Crowdfunding operators who follow this model are regulated by the banking regulator. However if loans are sold to investors in the form of securities then they fall within the regulatory ambit of the Securities and Exchange Commission (SEC). If securities are sold to individuals then the individual investors are protected by consumer protection laws and a host of other legislation in addition to the SEC regulatory ambit.


In the UK the size of the crowdfunding industry is about $ 4.3 billion and 86% of the crowdfunding industry is based on loan based crowdfunding and the equity crowdfunding component is 12% with other forms of crowdfunding constituting the balance. The crowdfunding in the UK is regulated by the Financial Services and Markets Act 2000 (FSM Act). The salient features of the regulatory framework for equity crowdfunding in the UK are as follows:

  • A new instrument known as ‘non-readily realisable securities’ has been included in the FSM Act. This term is used to refer to unlisted securities which carry significant risks.
  • Disclosure risk – Publication of a prospectus is required but exemptions are granted from the publication of a prospectus if the offer is a small offer or an offer made only to professional investors. This contrasts with the approach taken in the US where the prospectus requirement has been waived.
  • Credit/Investment risk – An investment limit is placed on investors who are not high net worth or sophisticated investors and on those investors who have not received professional advice. The limit is 10% of total investible funds.

The salient features of the regulatory framework on loan based funding are as follows:

The regulation is limited to individuals, small partnerships and unincorporated bodies only.

  • Credit/Investment risk – The borrowing limit for business purposes if limited to GBP 25,000.
  • Operators of online lending portals are required to maintain a minimum capital of GBP 50,000 or a percentage of the amounts loaned ranging from 0.05% to 0. 2% whichever is higher.
  • Disclosure risk – Operators of online lending portals are required to perform a credit worthiness assessment of borrowers and communicate this information to lenders. 
  • They are also required to have a resolution plan for lenders to recover monies loaned in the event on the online portal ceasing to exist.
  • There is a reporting requirement for online lending portal operators to disclose their financial position, client money position, details of loans arranged and investor complaints.

Sri Lanka

Crowdfunding is a financial innovation which will undoubtedly grow in leaps and bounds in the future. The concept of crowdfunding is relatively new to Sri Lanka. The size of the crowdfunding industry in Sri Lanka is estimated to be about $ 100,000 to $ 500,000 in 2015 (Robert Wardrop et al March 2016). 

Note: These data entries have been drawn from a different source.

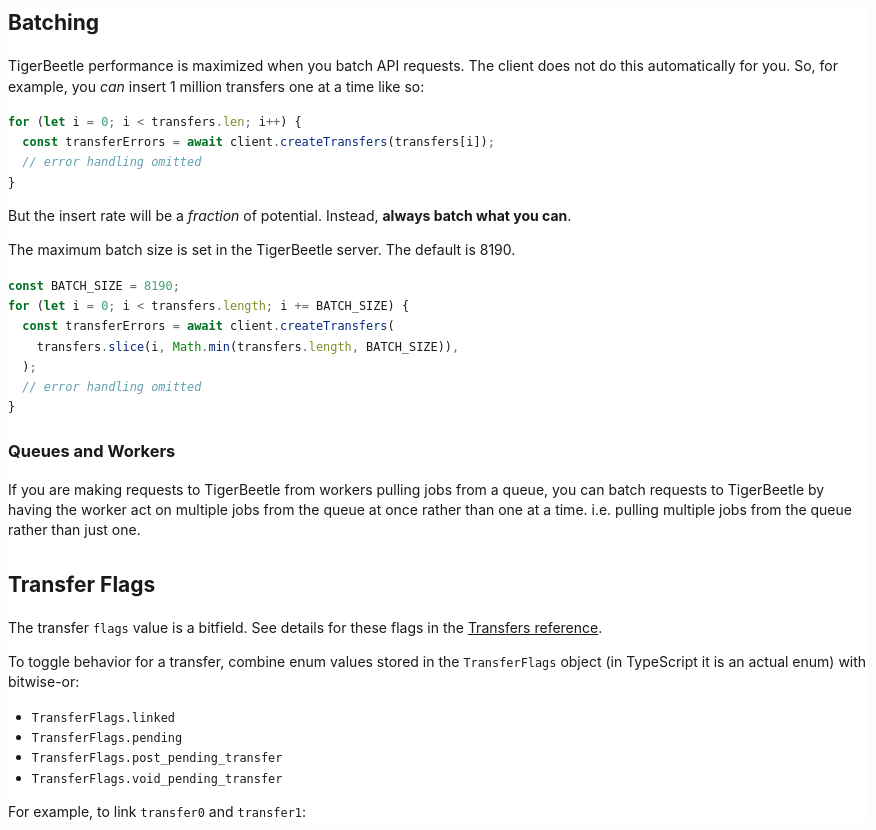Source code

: ## Batching

TigerBeetle performance is maximized when you batch
API requests. The client does not do this automatically for
you. So, for example, you *can* insert 1 million transfers
one at a time like so:

```javascript
for (let i = 0; i < transfers.len; i++) {
  const transferErrors = await client.createTransfers(transfers[i]);
  // error handling omitted
}
```

But the insert rate will be a *fraction* of
potential. Instead, **always batch what you can**.

The maximum batch size is set in the TigerBeetle server. The default
is 8190.

```javascript
const BATCH_SIZE = 8190;
for (let i = 0; i < transfers.length; i += BATCH_SIZE) {
  const transferErrors = await client.createTransfers(
    transfers.slice(i, Math.min(transfers.length, BATCH_SIZE)),
  );
  // error handling omitted
}
```

### Queues and Workers

If you are making requests to TigerBeetle from workers
pulling jobs from a queue, you can batch requests to
TigerBeetle by having the worker act on multiple jobs from
the queue at once rather than one at a time. i.e. pulling
multiple jobs from the queue rather than just one.

## Transfer Flags

The transfer `flags` value is a bitfield. See details for these flags in
the [Transfers
reference](https://docs.tigerbeetle.com/reference/transfer#flags).

To toggle behavior for a transfer, combine enum values stored in the
`TransferFlags` object (in TypeScript it is an actual enum) with
bitwise-or:

* `TransferFlags.linked`
* `TransferFlags.pending`
* `TransferFlags.post_pending_transfer`
* `TransferFlags.void_pending_transfer`

For example, to link `transfer0` and `transfer1`:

Loan-based crowdfunding may amount to accepting public deposits which requires such entities to seek registration/licensing with the Central Bank. Equity crowdfunding requires a private company to seek public investors which runs counter to the provisions of the Companies Act. 

These legal concerns may have to be addressed if the crowdfunding industry in Sri Lanka is to be nurtured and developed. Crowdfunding is an industry which should be fostered in Sri Lanka but the proper regulatory framework is vital to protect investors in crowdfunding. 

Inequitable access to finance has been identified as one of the barriers to economic growth in the Vision 2025 of the Government of Sri Lanka which has also identified peer to peer (P2P) lending as an area in which innovation is encouraged subject to relevant oversight.

[The writer, LLM (London) FCMA 

(Sri Lanka) ACMA (United Kingdom) CGMA, is an international expert on capital market regulation.]